BUNZL PLC, a specialist international distribution and services Group, has released a pre-close statement, upgrading its guidance for the year based on improved margin performance. The Group expects robust revenue growth in 2024, driven by acquisitions and good margin management, with a small decline in underlying revenue. Group operating margin is anticipated to be slightly above the level reported for the full year 2023.
The first half of 2024 is expected to see a decrease in group revenue year-on-year, mainly driven by volume reductions and deflation in the US business. However, the Group anticipates a strong improvement in group operating margin compared to the first half of 2023, resulting in robust adjusted operating profit growth at constant exchange rates.
The decline in underlying revenue in North America is attributed to volume reductions in the US foodservice redistribution business, transitioning customer specific inventory in the US retail business, and deflation. However, second quarter revenue trends in North America are expected to improve compared to the first quarter, with volumes starting to recover. The Group also expects a moderate decline in underlying revenue in Continental Europe and UK & Ireland, and some growth in Rest of the World.
BUNZL PLC has recently completed the acquisition of Clean Spot, a distributor of cleaning and hygiene products and equipment in Canada, and signed an agreement to acquire RCL Implantes, a Brazilian distributor specializing in surgical and medical devices. These acquisitions are expected to strengthen the Group's position in the respective markets.

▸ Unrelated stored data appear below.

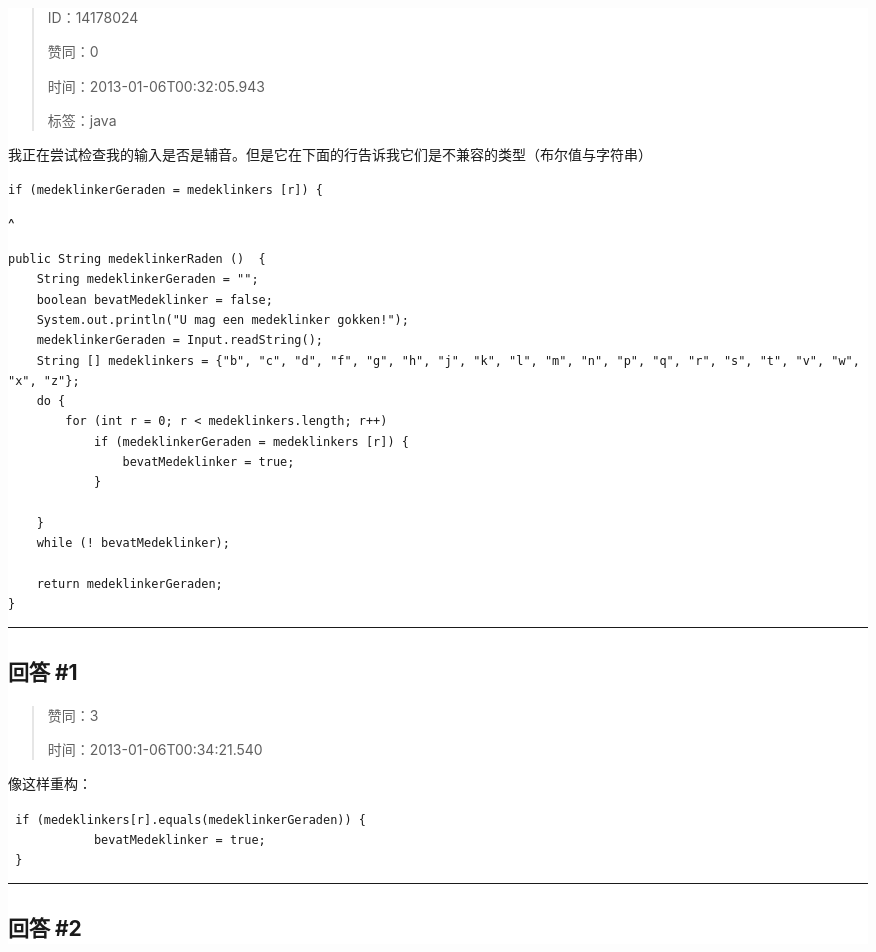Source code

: > ID：14178024
> 
> 赞同：0
> 
> 时间：2013-01-06T00:32:05.943
> 
> 标签：java

我正在尝试检查我的输入是否是辅音。但是它在下面的行告诉我它们是不兼容的类型（布尔值与字符串）

```
if (medeklinkerGeraden = medeklinkers [r]) { 
```

^

```
public String medeklinkerRaden ()  {
    String medeklinkerGeraden = "";
    boolean bevatMedeklinker = false;
    System.out.println("U mag een medeklinker gokken!");
    medeklinkerGeraden = Input.readString();
    String [] medeklinkers = {"b", "c", "d", "f", "g", "h", "j", "k", "l", "m", "n", "p", "q", "r", "s", "t", "v", "w", "x", "z"};
    do {
        for (int r = 0; r < medeklinkers.length; r++)
            if (medeklinkerGeraden = medeklinkers [r]) {
                bevatMedeklinker = true;
            }

    }
    while (! bevatMedeklinker);

    return medeklinkerGeraden;
} 
```

* * *

## 回答 #1

> 赞同：3
> 
> 时间：2013-01-06T00:34:21.540

像这样重构：

```
 if (medeklinkers[r].equals(medeklinkerGeraden)) {
            bevatMedeklinker = true;
 } 
```

* * *

## 回答 #2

Frank van Zanten, Chief Executive Officer of Bunzl, expressed satisfaction with the ongoing successful margin management and increasing penetration of own brands across the Group, allowing for the upgrade of the full-year profit outlook. He also highlighted the completion of two acquisitions, bringing the total committed spend on acquisitions to around £600m so far in the year.
In conclusion, BUNZL PLC's margin growth and profit upgrade for the full year, driven by good margin management, acquisitions, and ongoing successful margin performance, reflect the Group's robust performance and strategic expansion in key markets.